ABOUT THIS TASK: Copy out the listing that follows exactly, dropping every picture.

MATERIAL PROVIDED:
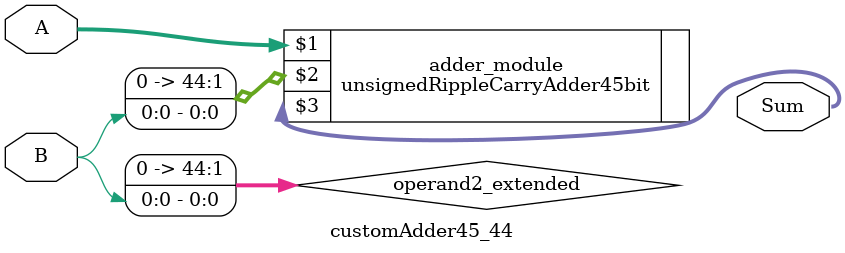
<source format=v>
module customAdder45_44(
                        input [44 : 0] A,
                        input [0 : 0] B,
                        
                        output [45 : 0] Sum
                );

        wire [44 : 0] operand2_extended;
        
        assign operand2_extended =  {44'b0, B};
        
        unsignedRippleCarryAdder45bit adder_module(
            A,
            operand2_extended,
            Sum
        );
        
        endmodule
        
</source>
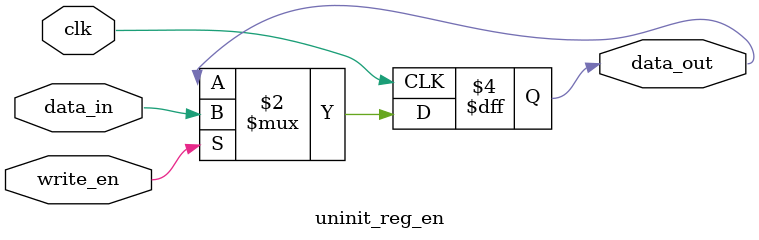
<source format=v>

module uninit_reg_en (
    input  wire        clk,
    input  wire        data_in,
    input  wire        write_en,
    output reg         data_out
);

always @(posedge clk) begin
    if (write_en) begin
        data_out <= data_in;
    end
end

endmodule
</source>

EXPECTED ANSWER:
<source format=v>
module customAdder45_44(
                        input [44 : 0] A,
                        input [0 : 0] B,
                        
                        output [45 : 0] Sum
                );

        wire [44 : 0] operand2_extended;
        
        assign operand2_extended =  {44'b0, B};
        
        unsignedRippleCarryAdder45bit adder_module(
            A,
            operand2_extended,
            Sum
        );
        
        endmodule
        
</source>
<source format=v>

module uninit_reg_en (
    input  wire        clk,
    input  wire        data_in,
    input  wire        write_en,
    output reg         data_out
);

always @(posedge clk) begin
    if (write_en) begin
        data_out <= data_in;
    end
end

endmodule
</source>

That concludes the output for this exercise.